● INPUT:
----------
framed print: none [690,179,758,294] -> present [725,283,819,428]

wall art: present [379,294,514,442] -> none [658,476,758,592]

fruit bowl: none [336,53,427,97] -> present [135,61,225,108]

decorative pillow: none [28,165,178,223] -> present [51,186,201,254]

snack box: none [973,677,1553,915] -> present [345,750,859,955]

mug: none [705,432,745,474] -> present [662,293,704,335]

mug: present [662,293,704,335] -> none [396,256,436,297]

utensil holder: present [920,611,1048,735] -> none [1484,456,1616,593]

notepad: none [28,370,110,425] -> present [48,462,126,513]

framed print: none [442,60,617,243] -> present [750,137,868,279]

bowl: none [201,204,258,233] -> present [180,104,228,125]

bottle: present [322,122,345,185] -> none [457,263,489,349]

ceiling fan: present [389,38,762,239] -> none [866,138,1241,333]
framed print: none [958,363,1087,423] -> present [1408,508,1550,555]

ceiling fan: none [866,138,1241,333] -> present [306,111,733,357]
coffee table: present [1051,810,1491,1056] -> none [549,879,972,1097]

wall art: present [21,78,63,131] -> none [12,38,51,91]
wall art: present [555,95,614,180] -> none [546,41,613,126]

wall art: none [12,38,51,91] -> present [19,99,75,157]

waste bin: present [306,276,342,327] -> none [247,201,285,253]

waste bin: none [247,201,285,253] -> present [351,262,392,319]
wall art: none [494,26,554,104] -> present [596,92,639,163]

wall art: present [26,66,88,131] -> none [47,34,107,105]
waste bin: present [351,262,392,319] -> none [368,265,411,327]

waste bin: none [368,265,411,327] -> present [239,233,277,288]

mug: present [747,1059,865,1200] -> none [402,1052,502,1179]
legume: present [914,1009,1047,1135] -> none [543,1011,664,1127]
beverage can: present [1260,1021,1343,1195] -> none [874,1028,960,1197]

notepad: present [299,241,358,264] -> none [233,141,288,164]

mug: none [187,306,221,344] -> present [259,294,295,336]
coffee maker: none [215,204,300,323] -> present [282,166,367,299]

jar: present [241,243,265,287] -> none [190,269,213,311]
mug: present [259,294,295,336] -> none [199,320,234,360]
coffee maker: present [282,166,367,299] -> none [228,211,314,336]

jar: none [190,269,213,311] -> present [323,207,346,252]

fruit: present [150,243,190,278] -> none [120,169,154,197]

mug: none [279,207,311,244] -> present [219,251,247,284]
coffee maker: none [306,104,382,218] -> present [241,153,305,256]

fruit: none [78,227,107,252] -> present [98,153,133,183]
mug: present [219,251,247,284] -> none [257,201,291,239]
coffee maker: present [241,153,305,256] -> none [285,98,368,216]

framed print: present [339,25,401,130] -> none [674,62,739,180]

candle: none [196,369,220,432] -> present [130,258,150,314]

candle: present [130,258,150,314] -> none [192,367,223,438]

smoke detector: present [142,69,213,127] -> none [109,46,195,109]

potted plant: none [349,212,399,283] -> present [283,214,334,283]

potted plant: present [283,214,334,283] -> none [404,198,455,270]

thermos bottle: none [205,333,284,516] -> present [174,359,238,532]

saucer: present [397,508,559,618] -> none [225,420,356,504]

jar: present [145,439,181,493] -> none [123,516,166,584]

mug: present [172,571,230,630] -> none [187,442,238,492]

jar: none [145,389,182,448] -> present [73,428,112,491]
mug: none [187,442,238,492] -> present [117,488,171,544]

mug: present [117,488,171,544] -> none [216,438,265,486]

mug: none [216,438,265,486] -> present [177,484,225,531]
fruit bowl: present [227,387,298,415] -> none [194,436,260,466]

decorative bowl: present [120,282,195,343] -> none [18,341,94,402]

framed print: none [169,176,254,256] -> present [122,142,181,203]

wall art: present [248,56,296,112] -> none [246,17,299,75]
----------
● INSTRUCTION: All that is needed is the exact run of lines above from the line containing "ceiling fan: present" through the line containing "waste bin: present [351,262,392,319]", both of them included.

● RESULT FOR THIS TASK:
ceiling fan: present [389,38,762,239] -> none [866,138,1241,333]
framed print: none [958,363,1087,423] -> present [1408,508,1550,555]

ceiling fan: none [866,138,1241,333] -> present [306,111,733,357]
coffee table: present [1051,810,1491,1056] -> none [549,879,972,1097]

wall art: present [21,78,63,131] -> none [12,38,51,91]
wall art: present [555,95,614,180] -> none [546,41,613,126]

wall art: none [12,38,51,91] -> present [19,99,75,157]

waste bin: present [306,276,342,327] -> none [247,201,285,253]

waste bin: none [247,201,285,253] -> present [351,262,392,319]
wall art: none [494,26,554,104] -> present [596,92,639,163]

wall art: present [26,66,88,131] -> none [47,34,107,105]
waste bin: present [351,262,392,319] -> none [368,265,411,327]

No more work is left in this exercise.